Rithm’s $720M acquisition of Computershare allows the company to improve its fee-based income: Silverstein
CEDAR CREEK, Texas — Real estate investment trust Rithm Capital Corp.’s $720 million acquisition of Computershare Mortgage Services Inc. allows the company to improve its fee-based income as the deal includes the purchase of Specialized Loan Servicing LLC (SLS).
“The SLS platform for us is very much the focus as to how we think about fee-based income and third-party business,” Baron Silverstein, president at NewRez, a subsidiary of Rithm, said on Wednesday afternoon during the HousingWire Annual conference, held Oct. 10-12 at the Hyatt Lost Pines.
The deal will add a mortgage servicing rights (MSR) portfolio of about $136 billion in unpaid principal balance to Rithm.
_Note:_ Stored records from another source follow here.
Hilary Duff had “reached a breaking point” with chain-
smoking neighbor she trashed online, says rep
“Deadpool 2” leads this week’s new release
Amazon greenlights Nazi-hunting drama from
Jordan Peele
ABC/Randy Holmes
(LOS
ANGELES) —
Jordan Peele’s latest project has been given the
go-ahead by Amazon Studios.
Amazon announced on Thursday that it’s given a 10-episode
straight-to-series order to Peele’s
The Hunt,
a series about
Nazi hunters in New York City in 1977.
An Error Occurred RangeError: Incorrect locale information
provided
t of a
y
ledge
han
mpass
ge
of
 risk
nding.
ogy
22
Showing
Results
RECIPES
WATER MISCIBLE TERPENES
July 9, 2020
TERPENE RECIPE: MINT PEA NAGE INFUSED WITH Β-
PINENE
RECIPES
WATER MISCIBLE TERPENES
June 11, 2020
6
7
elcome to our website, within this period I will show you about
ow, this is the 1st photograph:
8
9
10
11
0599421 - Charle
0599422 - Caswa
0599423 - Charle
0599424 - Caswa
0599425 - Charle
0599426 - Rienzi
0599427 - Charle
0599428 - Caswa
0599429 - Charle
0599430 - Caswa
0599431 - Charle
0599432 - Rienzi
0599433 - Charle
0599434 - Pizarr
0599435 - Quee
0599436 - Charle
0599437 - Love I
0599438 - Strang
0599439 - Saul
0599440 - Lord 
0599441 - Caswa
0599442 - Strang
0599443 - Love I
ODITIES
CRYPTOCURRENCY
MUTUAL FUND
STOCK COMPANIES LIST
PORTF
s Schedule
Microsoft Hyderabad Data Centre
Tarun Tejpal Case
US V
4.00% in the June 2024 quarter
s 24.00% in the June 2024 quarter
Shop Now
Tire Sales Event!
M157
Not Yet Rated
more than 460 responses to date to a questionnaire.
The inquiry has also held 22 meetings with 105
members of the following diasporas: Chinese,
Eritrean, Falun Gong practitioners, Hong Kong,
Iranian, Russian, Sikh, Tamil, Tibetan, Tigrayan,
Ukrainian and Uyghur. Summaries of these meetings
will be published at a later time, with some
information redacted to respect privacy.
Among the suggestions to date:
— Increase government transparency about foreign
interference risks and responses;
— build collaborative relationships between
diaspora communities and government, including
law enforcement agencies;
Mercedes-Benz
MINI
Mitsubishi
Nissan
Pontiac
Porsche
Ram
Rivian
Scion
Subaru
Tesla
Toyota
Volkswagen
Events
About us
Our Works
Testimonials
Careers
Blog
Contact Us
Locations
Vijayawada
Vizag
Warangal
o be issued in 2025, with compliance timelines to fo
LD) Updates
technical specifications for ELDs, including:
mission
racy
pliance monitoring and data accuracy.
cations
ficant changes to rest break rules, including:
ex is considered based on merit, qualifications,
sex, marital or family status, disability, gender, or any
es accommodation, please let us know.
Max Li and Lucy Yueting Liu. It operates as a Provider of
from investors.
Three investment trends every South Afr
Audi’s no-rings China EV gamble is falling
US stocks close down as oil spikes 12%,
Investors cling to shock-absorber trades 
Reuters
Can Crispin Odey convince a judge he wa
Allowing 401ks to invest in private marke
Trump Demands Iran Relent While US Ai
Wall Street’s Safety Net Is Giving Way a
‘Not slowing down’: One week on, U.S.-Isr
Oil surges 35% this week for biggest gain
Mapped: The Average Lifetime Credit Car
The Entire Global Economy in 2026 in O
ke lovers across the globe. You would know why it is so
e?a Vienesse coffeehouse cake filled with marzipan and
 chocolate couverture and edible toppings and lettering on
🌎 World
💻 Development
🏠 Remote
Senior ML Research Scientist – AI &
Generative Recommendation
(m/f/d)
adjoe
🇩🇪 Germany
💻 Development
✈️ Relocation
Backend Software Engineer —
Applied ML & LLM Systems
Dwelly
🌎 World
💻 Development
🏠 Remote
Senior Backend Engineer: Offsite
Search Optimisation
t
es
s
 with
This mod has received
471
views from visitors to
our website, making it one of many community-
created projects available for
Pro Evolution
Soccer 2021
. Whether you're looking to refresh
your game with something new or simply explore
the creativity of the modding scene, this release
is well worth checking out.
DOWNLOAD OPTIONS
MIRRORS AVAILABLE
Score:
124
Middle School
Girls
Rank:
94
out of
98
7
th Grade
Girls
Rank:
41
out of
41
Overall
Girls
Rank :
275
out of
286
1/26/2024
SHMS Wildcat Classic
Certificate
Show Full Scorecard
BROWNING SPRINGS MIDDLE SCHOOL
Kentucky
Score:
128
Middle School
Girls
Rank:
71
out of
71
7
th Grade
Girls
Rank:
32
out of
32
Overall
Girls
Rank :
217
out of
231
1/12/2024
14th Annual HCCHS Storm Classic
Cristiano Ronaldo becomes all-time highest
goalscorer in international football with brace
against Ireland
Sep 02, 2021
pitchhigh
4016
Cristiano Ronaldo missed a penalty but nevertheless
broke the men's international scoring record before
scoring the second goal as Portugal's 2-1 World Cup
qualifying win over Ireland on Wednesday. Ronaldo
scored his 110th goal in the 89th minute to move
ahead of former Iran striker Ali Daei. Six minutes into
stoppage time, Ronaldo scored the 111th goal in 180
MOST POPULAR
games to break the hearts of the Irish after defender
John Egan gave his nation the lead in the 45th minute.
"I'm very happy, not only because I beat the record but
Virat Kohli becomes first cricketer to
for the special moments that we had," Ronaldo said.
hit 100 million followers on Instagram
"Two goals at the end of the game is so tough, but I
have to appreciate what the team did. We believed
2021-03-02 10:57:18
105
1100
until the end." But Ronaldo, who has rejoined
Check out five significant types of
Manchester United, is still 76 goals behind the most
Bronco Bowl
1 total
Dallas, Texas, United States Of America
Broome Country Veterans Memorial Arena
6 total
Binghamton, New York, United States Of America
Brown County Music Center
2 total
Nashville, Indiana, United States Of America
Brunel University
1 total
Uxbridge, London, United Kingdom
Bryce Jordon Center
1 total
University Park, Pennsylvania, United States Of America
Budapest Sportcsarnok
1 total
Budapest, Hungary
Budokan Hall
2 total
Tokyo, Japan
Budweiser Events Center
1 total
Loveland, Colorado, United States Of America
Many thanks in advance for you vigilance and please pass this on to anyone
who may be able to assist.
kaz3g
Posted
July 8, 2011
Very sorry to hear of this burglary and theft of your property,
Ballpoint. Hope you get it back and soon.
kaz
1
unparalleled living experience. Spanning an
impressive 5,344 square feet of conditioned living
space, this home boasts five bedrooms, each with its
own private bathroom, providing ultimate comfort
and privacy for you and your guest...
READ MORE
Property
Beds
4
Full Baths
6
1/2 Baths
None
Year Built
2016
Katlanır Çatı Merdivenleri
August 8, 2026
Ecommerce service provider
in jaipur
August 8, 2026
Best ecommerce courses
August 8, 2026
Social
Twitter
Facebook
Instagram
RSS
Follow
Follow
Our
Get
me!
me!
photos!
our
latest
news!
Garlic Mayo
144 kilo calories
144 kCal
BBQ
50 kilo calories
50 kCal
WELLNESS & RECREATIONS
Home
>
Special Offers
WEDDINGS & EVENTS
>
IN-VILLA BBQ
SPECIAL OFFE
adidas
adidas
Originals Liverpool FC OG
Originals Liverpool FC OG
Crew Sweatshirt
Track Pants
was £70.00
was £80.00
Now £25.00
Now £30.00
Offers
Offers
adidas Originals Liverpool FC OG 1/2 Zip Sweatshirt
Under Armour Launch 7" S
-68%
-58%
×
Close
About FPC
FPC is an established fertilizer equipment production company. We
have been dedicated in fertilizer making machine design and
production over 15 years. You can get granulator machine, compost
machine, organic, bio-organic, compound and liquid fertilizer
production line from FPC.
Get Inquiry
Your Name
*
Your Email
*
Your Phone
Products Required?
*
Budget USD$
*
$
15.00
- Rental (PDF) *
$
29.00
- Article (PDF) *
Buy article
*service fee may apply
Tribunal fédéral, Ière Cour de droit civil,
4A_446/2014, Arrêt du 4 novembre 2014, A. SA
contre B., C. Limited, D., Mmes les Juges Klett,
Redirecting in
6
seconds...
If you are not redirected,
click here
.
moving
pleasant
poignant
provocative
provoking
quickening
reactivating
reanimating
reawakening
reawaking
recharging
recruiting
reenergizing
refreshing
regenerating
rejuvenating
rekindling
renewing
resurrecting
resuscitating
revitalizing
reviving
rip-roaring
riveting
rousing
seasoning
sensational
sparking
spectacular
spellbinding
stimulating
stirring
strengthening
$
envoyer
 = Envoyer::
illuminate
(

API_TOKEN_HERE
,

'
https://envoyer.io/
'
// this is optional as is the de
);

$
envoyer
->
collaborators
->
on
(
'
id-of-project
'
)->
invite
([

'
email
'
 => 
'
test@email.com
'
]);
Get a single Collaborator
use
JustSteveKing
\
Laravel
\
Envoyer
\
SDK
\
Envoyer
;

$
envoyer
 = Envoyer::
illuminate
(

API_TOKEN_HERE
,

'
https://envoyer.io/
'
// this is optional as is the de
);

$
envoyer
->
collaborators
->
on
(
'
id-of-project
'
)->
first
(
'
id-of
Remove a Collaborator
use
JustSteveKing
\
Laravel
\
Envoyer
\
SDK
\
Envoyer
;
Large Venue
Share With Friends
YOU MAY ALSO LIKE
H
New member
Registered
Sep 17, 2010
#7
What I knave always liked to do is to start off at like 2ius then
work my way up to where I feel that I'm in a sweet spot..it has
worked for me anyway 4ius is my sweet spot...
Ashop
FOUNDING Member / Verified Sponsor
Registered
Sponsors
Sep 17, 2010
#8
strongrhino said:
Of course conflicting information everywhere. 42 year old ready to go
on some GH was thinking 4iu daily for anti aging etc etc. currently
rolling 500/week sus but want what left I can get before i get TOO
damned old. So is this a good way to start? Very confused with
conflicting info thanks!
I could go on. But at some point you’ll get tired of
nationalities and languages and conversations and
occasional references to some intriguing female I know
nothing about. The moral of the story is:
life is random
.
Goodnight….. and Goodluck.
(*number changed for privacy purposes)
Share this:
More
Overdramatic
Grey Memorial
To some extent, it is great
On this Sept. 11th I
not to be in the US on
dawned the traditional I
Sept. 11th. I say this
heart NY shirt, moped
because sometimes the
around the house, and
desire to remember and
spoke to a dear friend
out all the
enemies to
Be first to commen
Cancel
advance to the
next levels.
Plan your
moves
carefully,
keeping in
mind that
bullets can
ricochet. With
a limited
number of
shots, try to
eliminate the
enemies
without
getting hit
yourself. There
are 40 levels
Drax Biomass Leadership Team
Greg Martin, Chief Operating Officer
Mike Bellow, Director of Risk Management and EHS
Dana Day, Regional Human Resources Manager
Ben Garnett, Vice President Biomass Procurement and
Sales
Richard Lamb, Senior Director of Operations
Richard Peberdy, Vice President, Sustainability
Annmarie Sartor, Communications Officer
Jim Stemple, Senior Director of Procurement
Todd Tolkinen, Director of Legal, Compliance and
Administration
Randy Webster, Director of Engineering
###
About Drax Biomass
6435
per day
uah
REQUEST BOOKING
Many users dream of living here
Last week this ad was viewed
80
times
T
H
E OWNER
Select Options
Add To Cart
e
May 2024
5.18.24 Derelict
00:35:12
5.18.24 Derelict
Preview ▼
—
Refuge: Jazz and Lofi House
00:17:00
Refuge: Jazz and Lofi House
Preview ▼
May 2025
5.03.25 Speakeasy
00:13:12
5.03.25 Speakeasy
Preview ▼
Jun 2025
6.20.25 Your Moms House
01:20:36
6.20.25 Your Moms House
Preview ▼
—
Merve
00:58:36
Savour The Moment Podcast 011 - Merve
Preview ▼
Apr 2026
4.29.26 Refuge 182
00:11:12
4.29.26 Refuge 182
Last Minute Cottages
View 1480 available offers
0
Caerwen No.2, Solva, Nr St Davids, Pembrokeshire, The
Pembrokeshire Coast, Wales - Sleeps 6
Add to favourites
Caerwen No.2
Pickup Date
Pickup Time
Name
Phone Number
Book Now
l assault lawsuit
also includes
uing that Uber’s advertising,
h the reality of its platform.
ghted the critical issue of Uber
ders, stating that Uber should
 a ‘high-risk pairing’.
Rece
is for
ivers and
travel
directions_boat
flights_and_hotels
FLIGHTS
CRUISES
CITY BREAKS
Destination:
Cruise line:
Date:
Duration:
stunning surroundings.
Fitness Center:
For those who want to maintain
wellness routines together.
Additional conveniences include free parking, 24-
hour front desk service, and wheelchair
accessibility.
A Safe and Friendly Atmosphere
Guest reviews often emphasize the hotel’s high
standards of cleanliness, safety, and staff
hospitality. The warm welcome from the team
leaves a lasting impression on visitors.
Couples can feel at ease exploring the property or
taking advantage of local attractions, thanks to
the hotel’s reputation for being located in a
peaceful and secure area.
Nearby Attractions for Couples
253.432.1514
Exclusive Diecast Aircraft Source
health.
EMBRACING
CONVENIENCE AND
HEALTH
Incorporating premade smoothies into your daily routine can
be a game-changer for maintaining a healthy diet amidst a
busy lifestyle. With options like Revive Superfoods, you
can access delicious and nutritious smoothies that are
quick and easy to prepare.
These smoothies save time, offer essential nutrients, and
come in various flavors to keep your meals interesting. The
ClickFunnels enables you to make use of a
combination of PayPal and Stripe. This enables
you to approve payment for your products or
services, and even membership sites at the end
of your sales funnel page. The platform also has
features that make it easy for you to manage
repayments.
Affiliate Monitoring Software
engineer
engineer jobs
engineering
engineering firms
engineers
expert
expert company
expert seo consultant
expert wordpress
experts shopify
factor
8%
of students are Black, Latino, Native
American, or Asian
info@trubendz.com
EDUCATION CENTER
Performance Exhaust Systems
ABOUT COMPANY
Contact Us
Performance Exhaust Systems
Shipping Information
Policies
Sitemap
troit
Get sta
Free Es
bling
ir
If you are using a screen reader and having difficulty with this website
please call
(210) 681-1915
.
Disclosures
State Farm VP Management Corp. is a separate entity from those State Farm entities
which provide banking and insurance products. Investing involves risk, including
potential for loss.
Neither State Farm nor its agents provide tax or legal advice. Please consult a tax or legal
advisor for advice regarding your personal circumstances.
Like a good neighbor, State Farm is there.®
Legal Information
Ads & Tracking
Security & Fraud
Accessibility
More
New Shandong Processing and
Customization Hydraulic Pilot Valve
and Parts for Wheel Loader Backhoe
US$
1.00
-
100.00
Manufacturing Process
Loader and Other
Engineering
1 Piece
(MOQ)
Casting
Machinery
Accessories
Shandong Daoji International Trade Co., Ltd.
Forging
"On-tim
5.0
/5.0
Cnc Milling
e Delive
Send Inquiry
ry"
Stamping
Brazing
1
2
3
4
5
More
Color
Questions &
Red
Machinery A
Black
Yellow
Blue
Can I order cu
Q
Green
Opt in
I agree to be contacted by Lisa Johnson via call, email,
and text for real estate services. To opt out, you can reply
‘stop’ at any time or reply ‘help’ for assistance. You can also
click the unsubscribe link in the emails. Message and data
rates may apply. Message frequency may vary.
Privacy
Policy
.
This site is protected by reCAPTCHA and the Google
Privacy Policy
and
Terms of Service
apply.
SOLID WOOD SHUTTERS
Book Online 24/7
It includes $85 billion in third-party servicing and the SLS MSR portfolio.
Following the transaction’s closing, which is expected to happen in the first quarter of 2024, SLS will operate under NewRez, the eighth-largest U.S. mortgage lender in the first half of 2023, with a production of $17 billion in loans, per Inside Mortgage Finance data.
“When we think about the market that we’re today, then to the extent that we can diversify versus utilizing our capital to continue to grow our platform; doing fee-based business on a sub-servicing perspective; helping customers stay in their homes; and helping MSR owners or MSR investors service the asset that they own. That’s our core strategy from a growth perspective,” Silverstein added.
According to Silverstein, Rithm has focused on building its servicing portfolio and adding origination capabilities through acquisitions over the last few years.
For example, the Caliber Home Loans $1.675 billion deal in April 2021 brought in a large servicing portfolio, expanding the company’s direct-to-consumer and wholesale businesses and the distributed retail platform.
Silverstein said the integration of Caliber is “completely done,” with the company recently rebranding the distributed retail division into NewRez.
He also noted that acquisitions can be complicated. That’s why acquirers should make integrations as simple and quick as possible. The market can shift, and it could be challenging to add new products or create efficiencies amid legacy structures, he said.